As we go into the theme of masculine dress-codes and concentrate on the more traditional rules of the tailored man, I realized it was important to master the lexicon of words that are necessary to make the right decisions. Of course, there are a great number of words that are applicable, and so I have decided to very specifically address types of clothing in this piece. In the upcoming months, I will continue this subject, addressing fabrics, shoes, accessories, etc.
In this article, we will discuss the differences between a sport coat and a blazer, two types of suit jackets that are often confused and interchanged. Their individuality; however, does require precision in their terminology.
Sport Coat or Sport Jacket
As there are many different types of suit jackets, it's imperative to know the names of each different type as it can also have utility in where you can wear it, how you can wear it, and what you can wear it with. A sport coat, for example, was originally made for sports (such as fishing and hunting) and therefore is more ample, and may sometimes include parts (suede patches) that prevent the fabric from wearing. A sport coat is usually a patterned jacket and is considered the most casual option among suit jackets. Unless it is an odd sport coat (which means sold without matching trousers), it is usually sold with coordinated trousers. Sport coats come in all different types of fabrics for the four seasons. In it's casualness, adaptability for different weather, and more ample fit, it tends to be the jacket that people wear the most. When they came into fashion, they were considered to only be for the wealthy man, as the typical man could only afford a suit for his proffession, and did not practice sport.

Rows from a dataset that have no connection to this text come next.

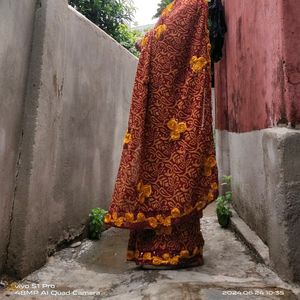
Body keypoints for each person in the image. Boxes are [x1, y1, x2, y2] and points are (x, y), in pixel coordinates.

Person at [104, 0, 221, 269]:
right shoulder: (179, 4)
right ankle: (165, 250)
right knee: (156, 171)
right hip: (162, 112)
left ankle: (177, 252)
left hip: (173, 112)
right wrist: (149, 40)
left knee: (174, 171)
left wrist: (146, 42)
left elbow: (168, 39)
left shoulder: (191, 3)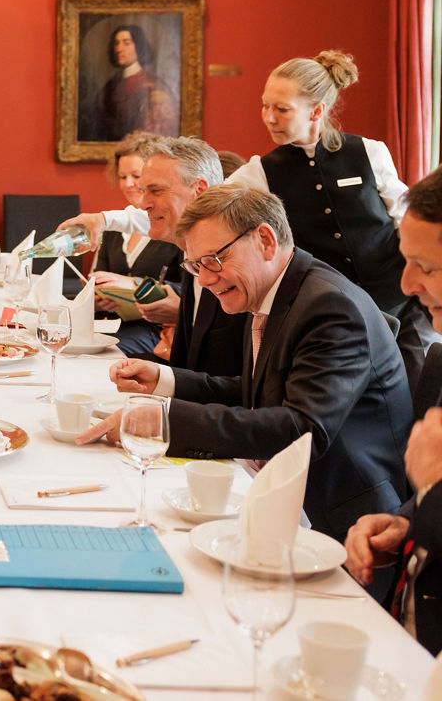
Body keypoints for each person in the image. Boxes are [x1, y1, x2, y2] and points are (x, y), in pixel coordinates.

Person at [81, 184, 412, 543]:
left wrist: (163, 422)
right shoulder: (275, 291)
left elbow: (302, 429)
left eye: (213, 261)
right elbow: (260, 392)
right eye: (196, 266)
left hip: (339, 522)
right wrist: (166, 380)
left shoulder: (329, 307)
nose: (205, 280)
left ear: (266, 241)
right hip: (276, 493)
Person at [229, 50, 436, 389]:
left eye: (281, 109)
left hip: (401, 301)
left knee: (414, 389)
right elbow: (200, 204)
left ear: (317, 111)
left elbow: (407, 217)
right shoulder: (259, 172)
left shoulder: (369, 151)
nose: (269, 117)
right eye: (264, 106)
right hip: (333, 313)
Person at [345, 166, 442, 654]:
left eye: (427, 268)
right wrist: (407, 523)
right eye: (406, 263)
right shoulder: (441, 360)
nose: (406, 285)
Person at [62, 136, 245, 377]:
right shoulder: (192, 255)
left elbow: (232, 382)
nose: (144, 204)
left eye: (156, 190)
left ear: (199, 191)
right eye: (142, 191)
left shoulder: (230, 266)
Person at [89, 132, 183, 358]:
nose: (129, 184)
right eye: (122, 177)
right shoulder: (114, 226)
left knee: (99, 356)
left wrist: (132, 283)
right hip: (108, 323)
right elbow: (96, 277)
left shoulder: (173, 229)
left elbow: (186, 290)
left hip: (153, 329)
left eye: (136, 176)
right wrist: (97, 302)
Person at [82, 24, 177, 142]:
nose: (118, 49)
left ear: (139, 46)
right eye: (116, 43)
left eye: (126, 43)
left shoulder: (153, 84)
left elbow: (162, 128)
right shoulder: (110, 85)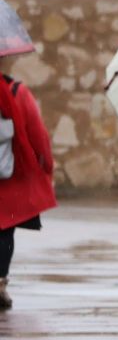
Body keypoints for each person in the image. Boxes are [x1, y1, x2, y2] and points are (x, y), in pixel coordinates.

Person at [0, 70, 55, 309]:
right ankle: (0, 282)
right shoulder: (16, 92)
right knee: (3, 231)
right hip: (8, 171)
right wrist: (46, 164)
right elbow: (37, 133)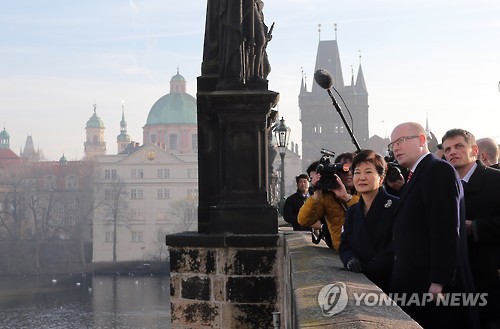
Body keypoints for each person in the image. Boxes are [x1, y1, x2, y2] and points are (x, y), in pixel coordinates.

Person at [388, 122, 479, 329]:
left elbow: (446, 229)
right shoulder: (417, 174)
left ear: (422, 140)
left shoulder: (437, 170)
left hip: (430, 286)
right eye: (393, 144)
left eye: (401, 141)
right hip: (414, 281)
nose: (396, 148)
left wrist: (439, 280)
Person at [442, 129, 500, 328]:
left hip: (489, 277)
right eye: (447, 149)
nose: (452, 152)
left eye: (459, 146)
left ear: (474, 150)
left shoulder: (496, 180)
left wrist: (474, 227)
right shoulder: (444, 186)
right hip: (455, 281)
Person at [339, 150, 399, 293]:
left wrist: (374, 266)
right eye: (357, 173)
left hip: (390, 281)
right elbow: (344, 244)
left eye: (368, 172)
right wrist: (350, 259)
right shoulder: (353, 211)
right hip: (360, 282)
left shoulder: (396, 205)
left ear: (381, 178)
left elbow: (398, 244)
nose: (362, 178)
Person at [298, 152, 359, 251]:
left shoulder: (365, 192)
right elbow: (303, 220)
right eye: (344, 169)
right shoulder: (327, 197)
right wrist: (316, 194)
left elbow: (370, 213)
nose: (349, 173)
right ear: (336, 172)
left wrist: (346, 197)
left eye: (354, 169)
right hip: (342, 253)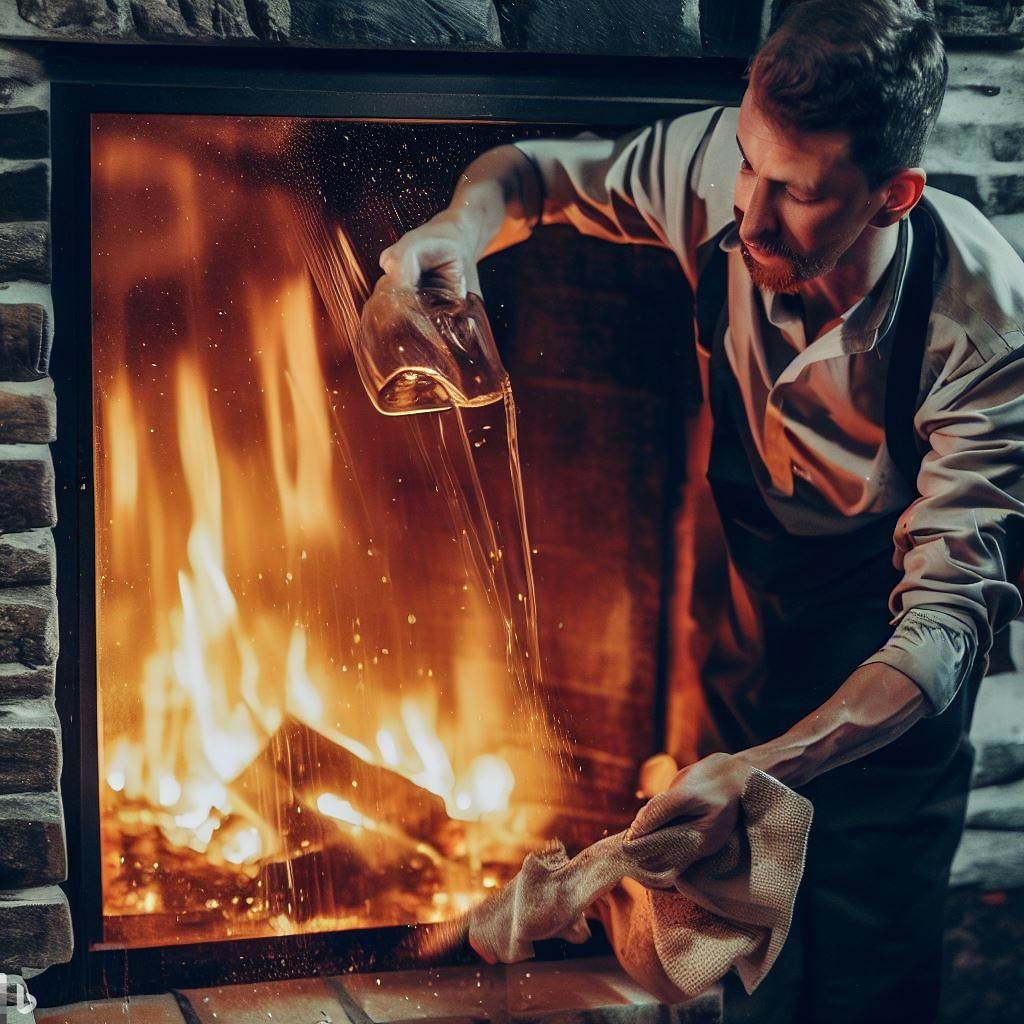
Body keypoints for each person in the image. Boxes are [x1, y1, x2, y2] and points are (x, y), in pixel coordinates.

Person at [376, 2, 1024, 1021]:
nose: (751, 215)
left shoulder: (980, 327)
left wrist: (765, 769)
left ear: (894, 195)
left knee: (865, 993)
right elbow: (534, 177)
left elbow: (944, 631)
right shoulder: (720, 170)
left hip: (883, 737)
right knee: (733, 993)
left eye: (799, 193)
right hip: (747, 666)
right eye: (749, 164)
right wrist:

The blazer was originally used as a type of jacket for events that were more focused on maritime or academic activities. The most famous being, of course, the rowing blazer. These jackets were often striped, with metalic buttons, and adorned with crests to indicate teams and universities. The other type of blazer, which has seemed to stand the test of the time better than the rowing blazer, is the navy blue blazer. It can come single or double breasted, and with or without crests. Apparently, the blazer was born in 1837, when the Captain of the British ship HMS Blazer, on the occasion of the visit of Queen Victoria, decided to dress his crew with a new uniform: a blue navy outerwear of heavy fabric, double-breasted with gold buttons. The second theory; however, situates the creation of the blazer in the world of Oxford and Cambridge Colleges - the word blazer would derive from the English noun "ablaze" which means "on fire" and indicated the bright red outerwear worn by the students of the clubs. And finally, the third theory comes from the world of cricket, where jackets would be "emblazoned" with the signs of one’s club or university. The small pocket is adorned with victory and membership medals. As it is often associated with teams, or bodies of government, the underlying tone of a blazer is belonging. A single breasted blazer should always be buttoned from the top. Second, and third buttons, if present, should be left open.